Data entries:
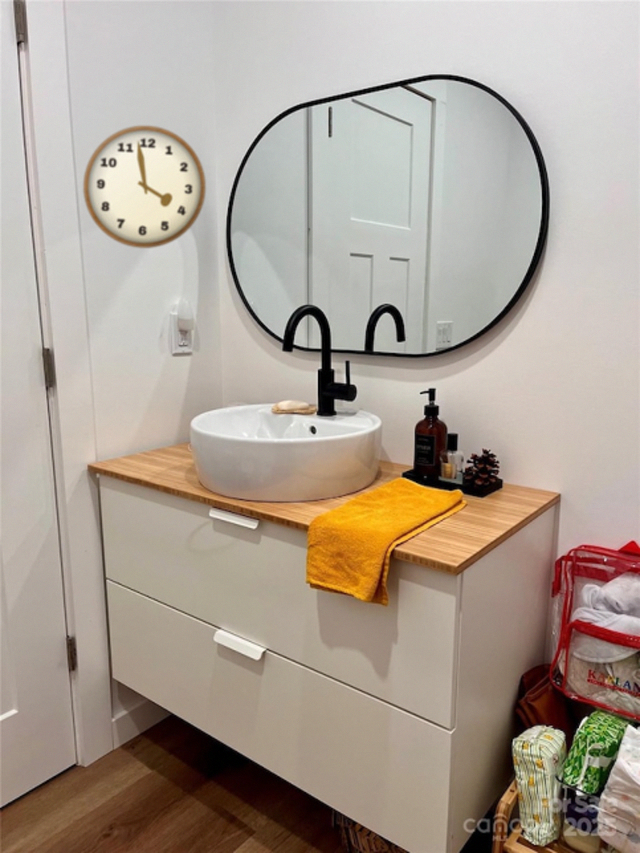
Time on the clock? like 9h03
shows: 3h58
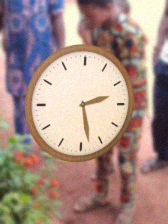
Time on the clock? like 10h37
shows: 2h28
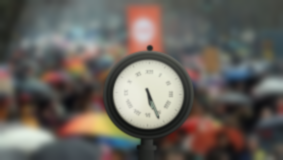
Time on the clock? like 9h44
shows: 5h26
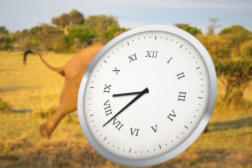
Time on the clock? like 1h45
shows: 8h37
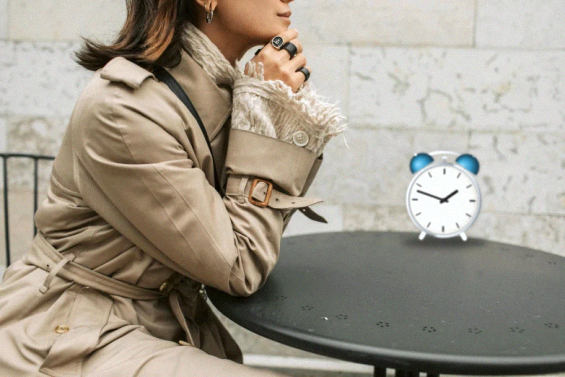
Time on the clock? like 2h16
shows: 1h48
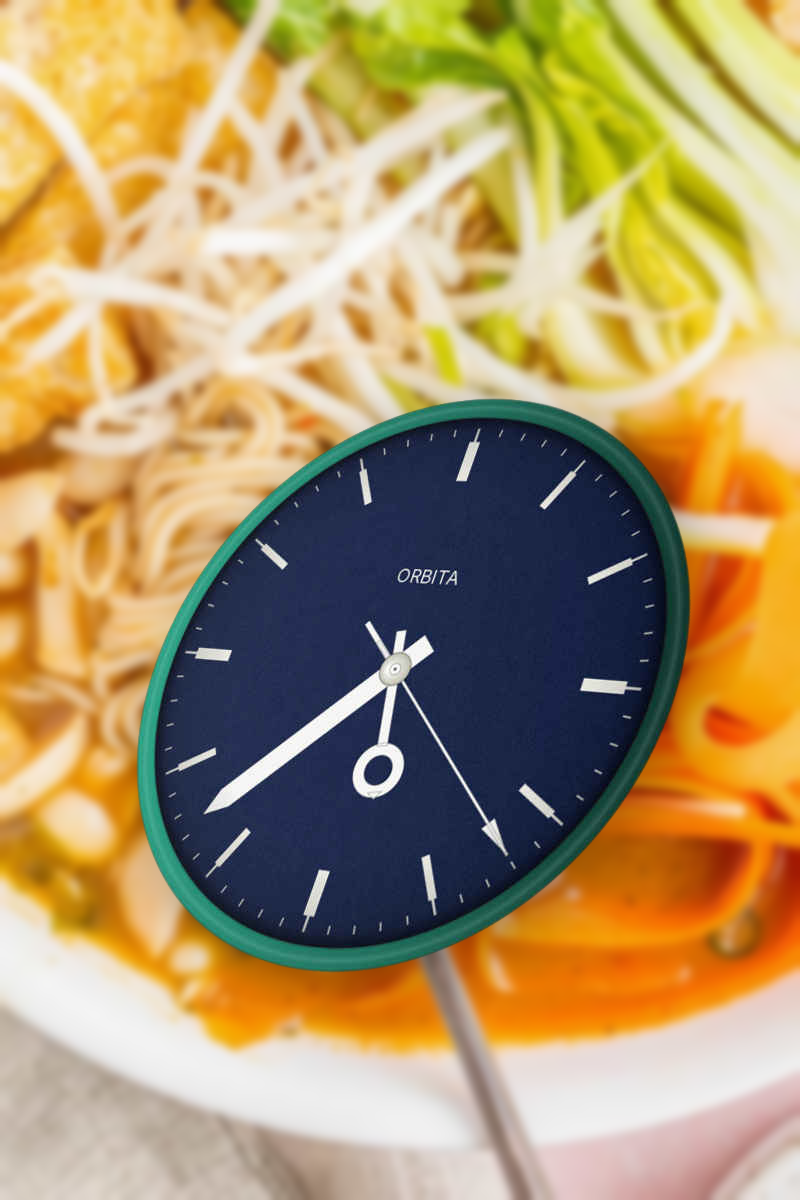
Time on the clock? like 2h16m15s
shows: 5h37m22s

Task requirements: Extract each line of the listing above that contains the string "Time". Case matters.

Exercise response:
Time on the clock? like 9h03
Time on the clock? like 10h37
Time on the clock? like 9h44
Time on the clock? like 1h45
Time on the clock? like 2h16
Time on the clock? like 2h16m15s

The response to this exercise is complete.